SenseTime researcher presents progress on AI syncing faces with audio
The digital manipulation of faces can be used to spoof biometric systems or sow misinformation, but technology to coordinate face movements with the speaker’s voice are also in demand in several areas, as SenseTime Researcher Yuxin Wang explained during a talk for the European Association for Biometrics (EAB).
His presentation on ‘Talking Faces: Audio-to-Video Face Generation’ was part of the EAB’s Workshop on Digital Face Manipulation & Detection, held this week for members of the organization.
Digital technologies have been used since the 1990s to generate synthetic video of people talking, for applications like virtual assistants, teleconferencing, movie and video game dubbing and digital twins.
The output in talking head generation should have “much more head movement” than the source material in audio-driven face re-enactment, Wang says.
Wang reviewed the modelling techniques that allow for relationships between head movement and vocalization to be measured for talking face generation. Data pulled from an audio representation is used to make the mouth movement and expressions of the speaker in the video accurately and consistently match the sound.
He described a pair of pipelines to do so; one based on audio and image encoders producing representations run through a single decoder, and the other using a regression model on audio features for combination with an intermediate feature, like a facial landmark, and rendered from the intermediate feature. Wang also explained image refinement and background compositing in post-processing.
The talk then touched on the methods and datasets used in 2D and 3D face generation.

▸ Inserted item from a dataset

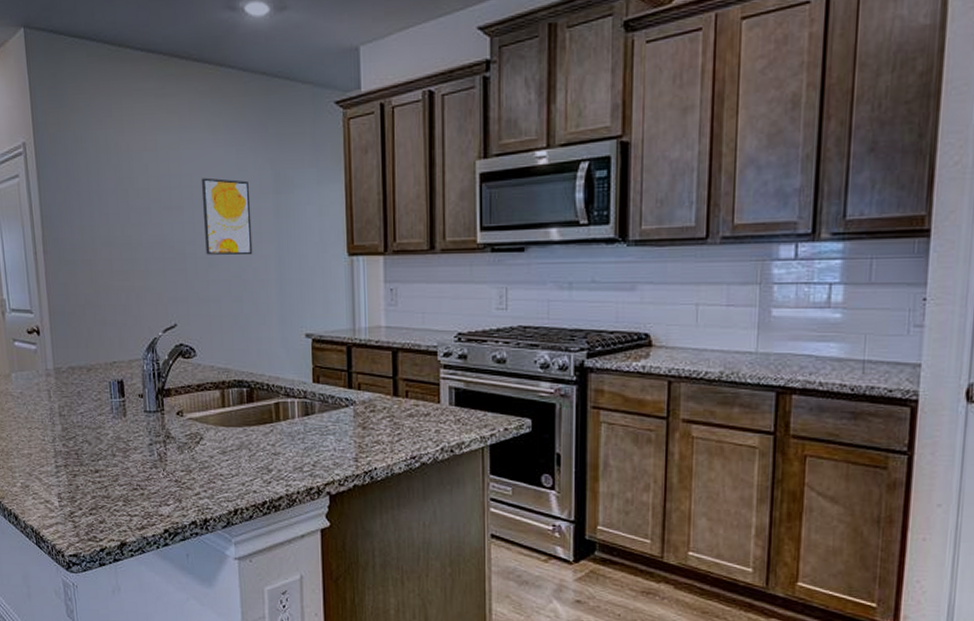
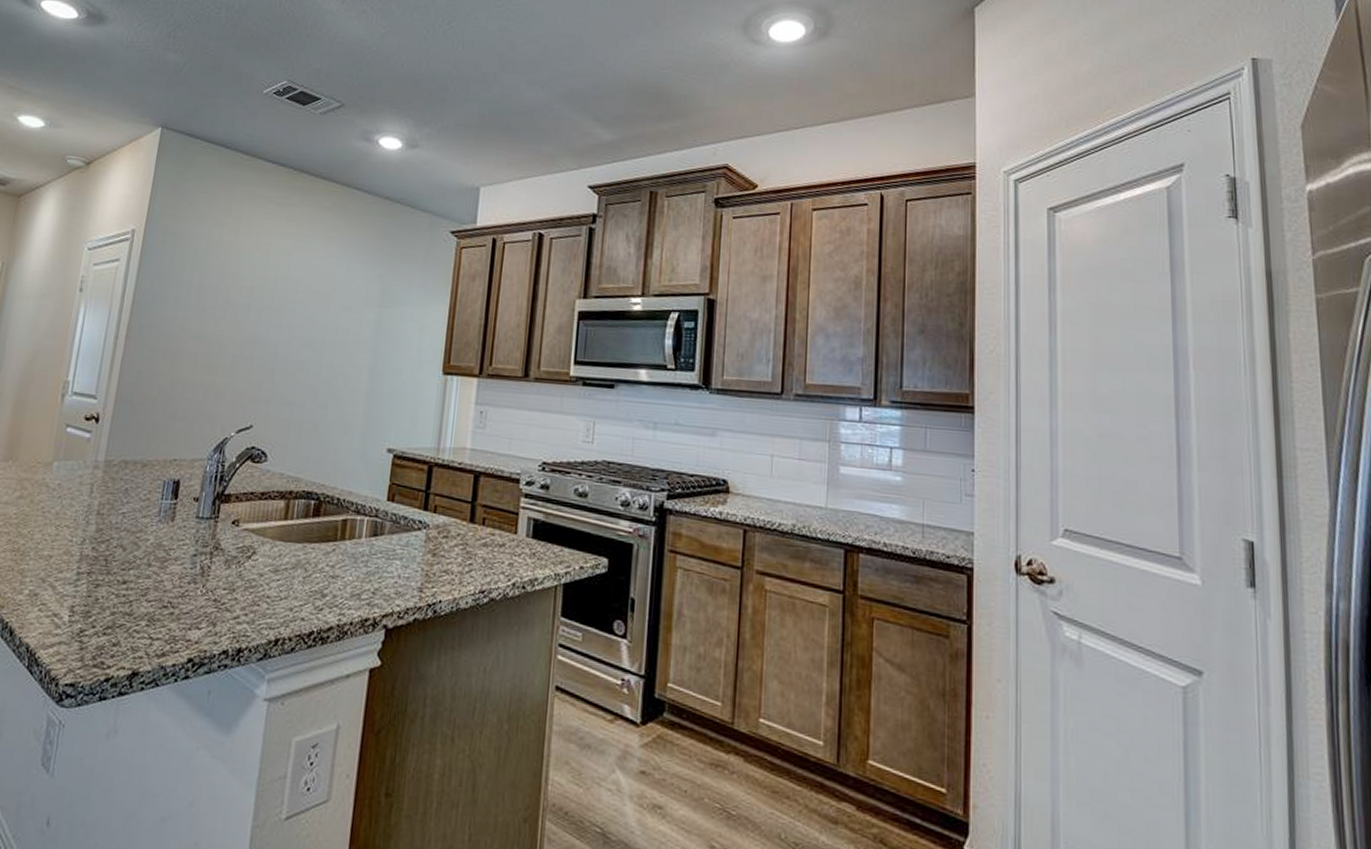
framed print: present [201,177,253,256] -> none [299,284,355,364]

Various metrics have been developed that can be applied to image quality, the synchronization between audio signals and the speaker’s lips, identity preservation and blinking, which Wang outlined.
Challenges remaining in talking face generation range from exercising fine-grained control over facial features like eyes and teeth, head movement and emotion, to generalization of the identity and body. Then there are considerations around forgery detection and social responsibility.
In an example of the first challenge, Wang notes that blinking is related to speech mechanics and thought processes, but the relations are not yet well-understood. Eye-blinking can be generated from target frames or gaussian noise. Some models connect eye movement to overall facial expression, but this method is also still in its early stages of development.
Larger and more diverse datasets could help with generation, according to the SenseTime researcher.
Detection of manipulated video was briefly considered, and deepfake detection was the focus of several other presentations during the event.
Wang sees talking face generation technology improving in the near future, and practical applications expanding as it does.